Milli Gazete yazarı Mine Alpay Gün, gazeteci Cem Küçük'ün “Radikal İslamcılarla ve Mavi Marmara’daki manyak tipler” ifadesine tepki gösterdi.
"Kutlu kavramlar nasıl da hoyratça yara almakta. Yeryüzünün en
narin, en şahika insanları, şehitler; haşin yüreklerce
örselenebilmekte" diyen Gün, "Meczubun biri çıkıp Mavi Marmara
şehitleri için hakaretler savurabilmekte. Menfaatin, köşe dönmenin,
servete servet eklemenin kutsandığı bir çağda" diye yazdı.
Mine Alpay Gün'ün "Mavi Marmara üzerine..." başlığıyla yayımlanan yazısı şöyle:
Kutlu kavramlar nasıl da hoyratça yara almakta.
Yeryüzünün en narin, en şahika insanları, şehitler; haşin yüreklerce örselenebilmekte.
Meczubun biri çıkıp Mavi Marmara şehitleri için hakaretler savurabilmekte.
Menfaatin, köşe dönmenin, servete servet eklemenin kutsandığı bir çağda.
Trilyon kişide bir çıkabilecek, kimsenin cüret edemeyeceği bir fedakârlıkla yakınlarını gözlerini kırpmadan arkalarında bırakıp, yüce değerler için can vermeye, şehadet çınarını diri tutmaya yeminli o nadide insanlar, dönülmez yola çıktıklarını bilip de, belki şehit olabiliriz deyip etraflarından helallik alan o şahika insanlara, kameraların önünde ağza alınmayacak hakaretler de edildi ya.
Pes doğrusu.
Haysiyet ayaklar altında.
Bir insanın şehitlere değil de kendisine küfür etmesini izledi yeryüzü sakinleri.

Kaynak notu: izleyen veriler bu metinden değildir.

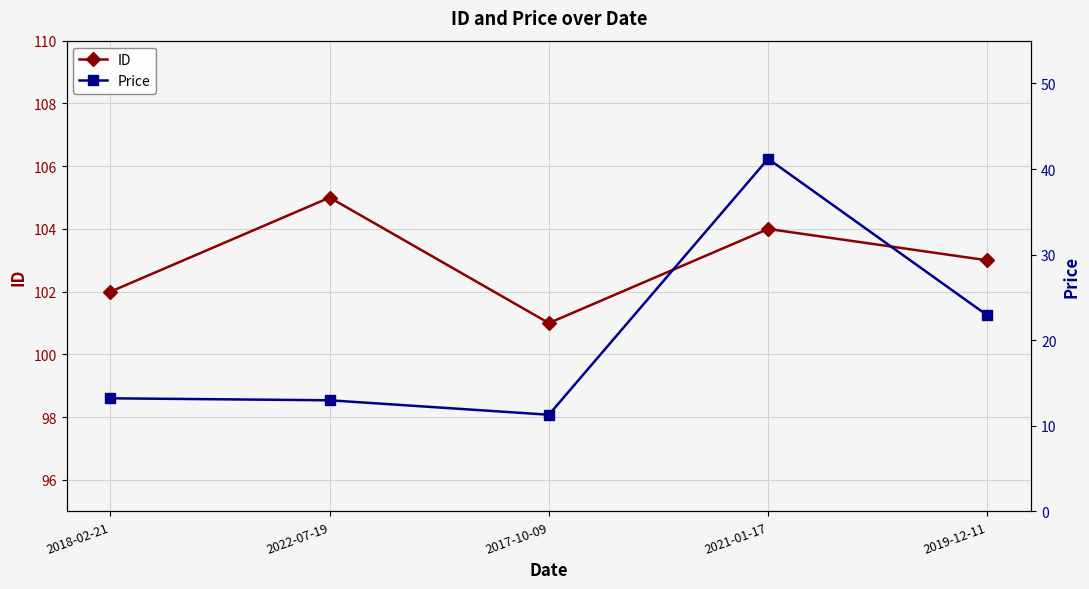

Rank the series by their average value, from lowest to highest.

Price, ID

Mavi Marmara şehidinin eşi Çiğdem Topçuoğlu, tüm bu yaşananlara şaştı kaldı; “Bugün Mavi Marmara manyakları ifadesini kullanan o pervasıza gerekli tepkiyi koymazsak o kişiler gelecekte 15 Temmuz şehitleri için de manyak diyecektir. Biz o kadar ağır bedeller ödedik, C. Küçük denilen kişi ne bedeli ödemiş ki bedel ödeyen bizler karşısında pervasızca konuşabiliyor? Bu bir maşa, onu kim kullanıyor, yönlendiriyor bakmak lazım” demekte.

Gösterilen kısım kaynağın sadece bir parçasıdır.